作業指示:
てぬぐい制作工程の文章のうち、「斎染ブランドてぬぐい『ピアノ柄』の制作工程の紹介。」から「きがある作業のように感じた。」までを一字も変えずに抜き出してください。

抜粋箇所:

- - -

昨日のつづき。
斎染ブランドてぬぐい『ピアノ柄』の制作工程の紹介。
この『ピアノ柄』のデータをカッティングマシーンに取り込む。
3層のシール状になっている巨大なシートに切り込みが入った状態で出力されてくる。これは、すごいマシーンだ!
このような機械がなかった昔は、すべて手作業で型を切り抜いていたという話を聞いて、それもすごく気の遠くなる作業だと思った。
線だけ描いているようにしか見えないけど、ちゃんと切り込みが入っている。
このように、手作業で、上の2枚を剥がし、染料をのせたい部分は、セロファンだけにしていく。切り込みがあるので、剥がすだけの作業とはいえ、細かい柄だと、この作業にかなりの時間を費やすそうだ。今回のピアノ柄は、単純な柄なので、剥がすのは簡単と言われたが・・・緻密な作業なので、向き不向きがある作業のように感じた。
こうして、制作作業する側からみるデザインというのもあるということを知った。

- - -

保存データ:
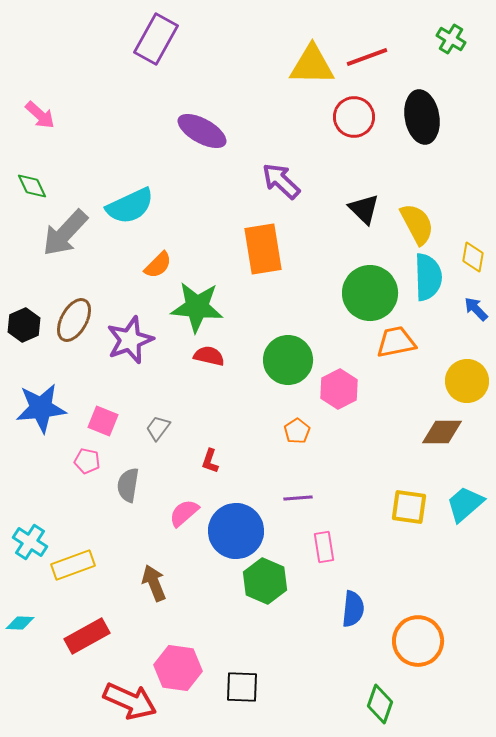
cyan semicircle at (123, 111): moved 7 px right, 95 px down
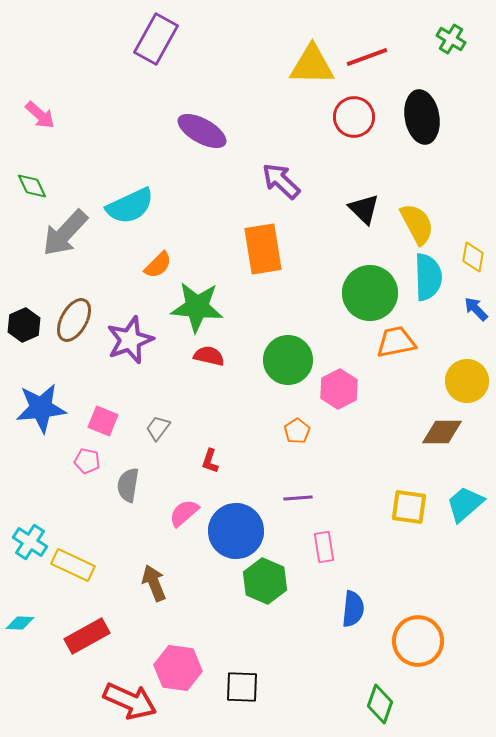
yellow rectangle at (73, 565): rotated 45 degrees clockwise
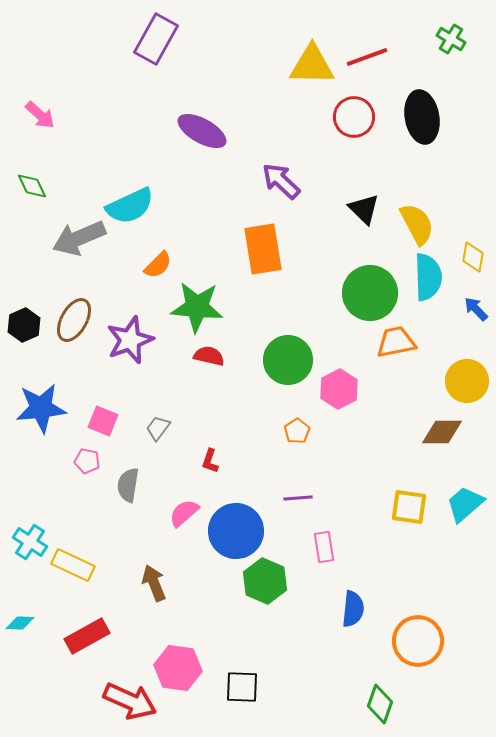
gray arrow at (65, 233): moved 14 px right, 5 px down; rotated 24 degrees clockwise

- - -

最終結果:
斎染ブランドてぬぐい『ピアノ柄』の制作工程の紹介。
この『ピアノ柄』のデータをカッティングマシーンに取り込む。
3層のシール状になっている巨大なシートに切り込みが入った状態で出力されてくる。これは、すごいマシーンだ!
このような機械がなかった昔は、すべて手作業で型を切り抜いていたという話を聞いて、それもすごく気の遠くなる作業だと思った。
線だけ描いているようにしか見えないけど、ちゃんと切り込みが入っている。
このように、手作業で、上の2枚を剥がし、染料をのせたい部分は、セロファンだけにしていく。切り込みがあるので、剥がすだけの作業とはいえ、細かい柄だと、この作業にかなりの時間を費やすそうだ。今回のピアノ柄は、単純な柄なので、剥がすのは簡単と言われたが・・・緻密な作業なので、向き不向きがある作業のように感じた。